Vejam os leitores a interessantíssima narrativa do ilustrado escritor Bob Ferrier (A História do Futebo):
“O football associaction ou soccer, como é chamado numa expressão mais simples, é sem sombra de dúvida o mais antigo jogo nacional praticado na Grã-Bretanha. A juventude londrina jogava-o no século XII nos campos dos arredores de Londres, mas jogava-o igualmente em Convent Garden, no Strand e em Fleet Street, logradouros dentro da própria cidade. Os primórdios da história do futebol estão envoltos em brumas. Algumas formas do antigo futebol, praticado na Idade Média, sobrevivem em certos jogos ainda hoje disputados nas aldeias britânicas e em sua forma tradicional. Mas os primeiros passos do futebol moderno, que a Inglaterra iria exportar para o mundo inteiro, foram dados na primeira metade do século passado... Na década de 1930, um grande reformador de educação, Dr. Arnold de Rugby, mudou a estrutura das escolas públicas. Criou o sistema dos prefeitos e monitores, deu maior importância à religião e ao preparo religioso e estabeleceu rígidos códigos de disciplina escolar. Os jogos faziam parte de sua filosofia, jogos organizados, que se tornaram tão populares que todas as outras escolas e, posteriormente as universidades passaram a incluí-los como parte essencial do programa educativo. Esse foi o verdadeiro começo do futebol moderno. Mas as regras eram locais, ou regionais, estabelecidas muitas vezes ao sabor das circunstâncias, dependendo do campo disponível para o jogo, que era por vezes uma área fechada ou retângulo marcado de bandeiras. Em meados do século XIX, começou a esboçar-se a regulamentação do soccer, num grupo de que faziam parte escolas como as de Westminster, Charterhause, Eton, Harrow, Winchester e Shrewsburry, com pequenas variações de escola a escola, mas permanecendo sempre dentro do padrão de jogo com os pés, enquanto Rugby e as escolas que o apoiavam permaneceram fiéis ao futebol com as mãos, que veio finalmente a converter-se no rugby dos nossos dias.... Em 1846, o Regulamento de Cambridge foi elaborado e homologado. Em 1855, era instituído o Sheffield, o mais antigo clube de futebol que se conhece no mundo. Outros clubes foram surgindo e a criação de uma Liga de Futebol se tornou inevitável. Isso aconteceu em dezembro de 1863, mas não sem grandes brigas e grandes desentendimentos, que fizeram com que grupos inteiros de grêmios dela se retirassem e oito anos mais tarde, em 1871, fundasse a Rugby Union...”

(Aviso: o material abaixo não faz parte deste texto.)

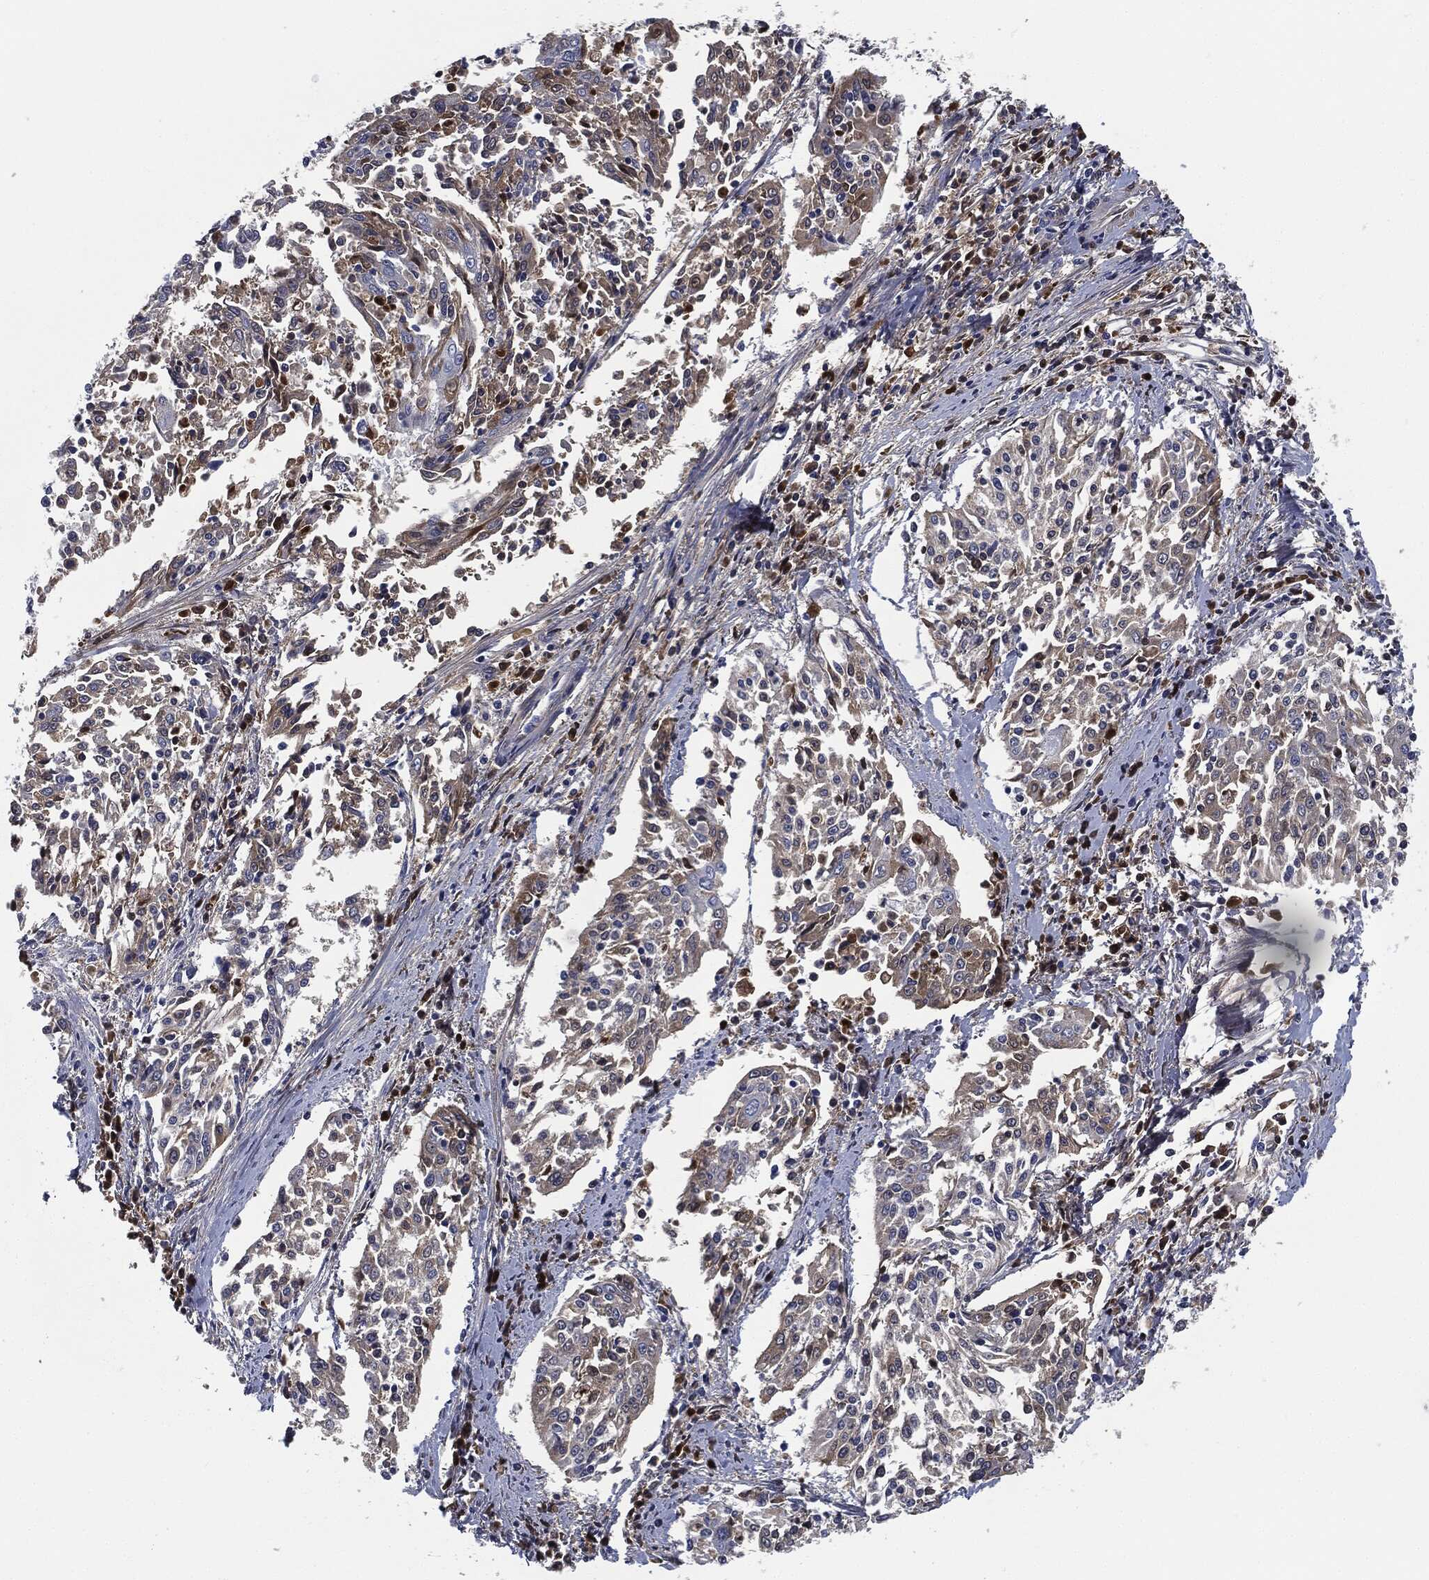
{"staining": {"intensity": "weak", "quantity": "<25%", "location": "cytoplasmic/membranous"}, "tissue": "cervical cancer", "cell_type": "Tumor cells", "image_type": "cancer", "snomed": [{"axis": "morphology", "description": "Squamous cell carcinoma, NOS"}, {"axis": "topography", "description": "Cervix"}], "caption": "High power microscopy image of an IHC micrograph of cervical cancer (squamous cell carcinoma), revealing no significant staining in tumor cells.", "gene": "SIGLEC7", "patient": {"sex": "female", "age": 41}}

Conclui a sua curiosa narrativa o escritor Bob Ferrier:
“O futebol difundiu-se por toda parte: em cada cidade, em cada vila da Grã-Bretanha, deixava ele a marca de sua passagem avassaladora... Em 1872, foi disputado o primeiro match entre a Inglaterra e a Escócia... Os marinheiros e os homens de negócio encarregaram-se de disseminar esse desporto... Operários da indústria petrolífera levaram o jogo à Romênia. Os estudantes ingleses levaram-no para a Alemanha. Os banqueiros e os engenheiros ferroviários, ao Brasil. Os comerciantes de lã e os exportadores de carne, ao Uruguai e à Argentina... E o primeiro jogo internacional, no estrangeiro, foi disputado contra a Alemanha em 1899. Em 1904, construiu-se a FIFA (Federação Internacional de Football Association) para encarregar-se da administração do futebol mundial...”
O futebol começou a popularizar-se no começo do século atual.
O jogo comum, praticado no Brasil e em numerosos outros países, é o association inglês.
As dimensões do terreno em que se joga tal futebol não devem ultrapassar 120 metros de comprimento e 90 metros de largura.